— REQUIRED WORK —
**A.** Output the passage of the article on Israeli Turks and the Gaza flotilla incident, everything from "Israeli Turks Wrestle" down to "image in Turkey.".
**B.** Return, word for word, the lines of the entries that run from the line containing "Suntem disponibili pe" down to the line containing "platformele de rezervări", both included.

— TEXT UNDER STUDY —
Israeli Turks Wrestle With Turkey’s Involvement in Gaza Flotilla Incident
Passions were flaring at the local Turkish Heritage Center. At a hastily organized meeting, participants — old and new Turkish immigrants to Israel and their descendents — debated in Hebrew and Turkish what, if anything, they could do to improve Israel’s plummeting image in Turkey.
Some at the meeting said they gave interviews to the Turkish media and used social networks like Facebook to defend Israel. But many spoke of a deep sense of helplessness; no matter what Israel did or how its actions were explained, they said, public opinion in Turkey was turning increasingly and perhaps irreparably against Israel.

(Page-level text extractions)
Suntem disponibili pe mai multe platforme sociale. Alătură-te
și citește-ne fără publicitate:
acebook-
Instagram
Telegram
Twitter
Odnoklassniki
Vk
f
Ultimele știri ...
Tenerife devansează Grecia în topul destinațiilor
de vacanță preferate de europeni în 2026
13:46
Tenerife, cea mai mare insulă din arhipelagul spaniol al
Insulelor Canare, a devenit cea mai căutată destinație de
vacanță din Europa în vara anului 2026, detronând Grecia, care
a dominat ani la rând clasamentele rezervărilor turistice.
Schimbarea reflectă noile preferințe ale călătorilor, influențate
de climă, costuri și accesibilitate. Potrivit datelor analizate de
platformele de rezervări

* * *

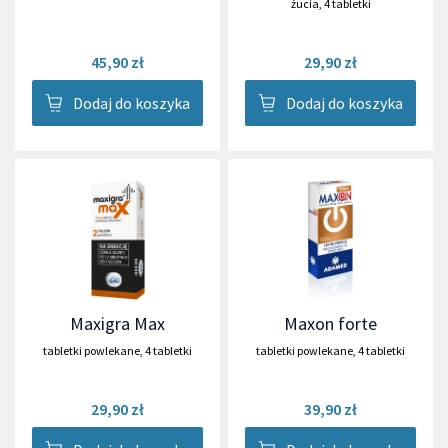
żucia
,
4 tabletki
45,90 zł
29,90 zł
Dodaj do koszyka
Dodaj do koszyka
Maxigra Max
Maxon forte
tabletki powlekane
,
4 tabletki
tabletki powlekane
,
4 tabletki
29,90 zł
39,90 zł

— RESPONSES FOR EACH TASK —
**A.**
Israeli Turks Wrestle With Turkey’s Involvement in Gaza Flotilla Incident
Passions were flaring at the local Turkish Heritage Center. At a hastily organized meeting, participants — old and new Turkish immigrants to Israel and their descendents — debated in Hebrew and Turkish what, if anything, they could do to improve Israel’s plummeting image in Turkey.

**B.**
Suntem disponibili pe mai multe platforme sociale. Alătură-te
și citește-ne fără publicitate:
acebook-
Instagram
Telegram
Twitter
Odnoklassniki
Vk
f
Ultimele știri ...
Tenerife devansează Grecia în topul destinațiilor
de vacanță preferate de europeni în 2026
13:46
Tenerife, cea mai mare insulă din arhipelagul spaniol al
Insulelor Canare, a devenit cea mai căutată destinație de
vacanță din Europa în vara anului 2026, detronând Grecia, care
a dominat ani la rând clasamentele rezervărilor turistice.
Schimbarea reflectă noile preferințe ale călătorilor, influențate
de climă, costuri și accesibilitate. Potrivit datelor analizate de
platformele de rezervări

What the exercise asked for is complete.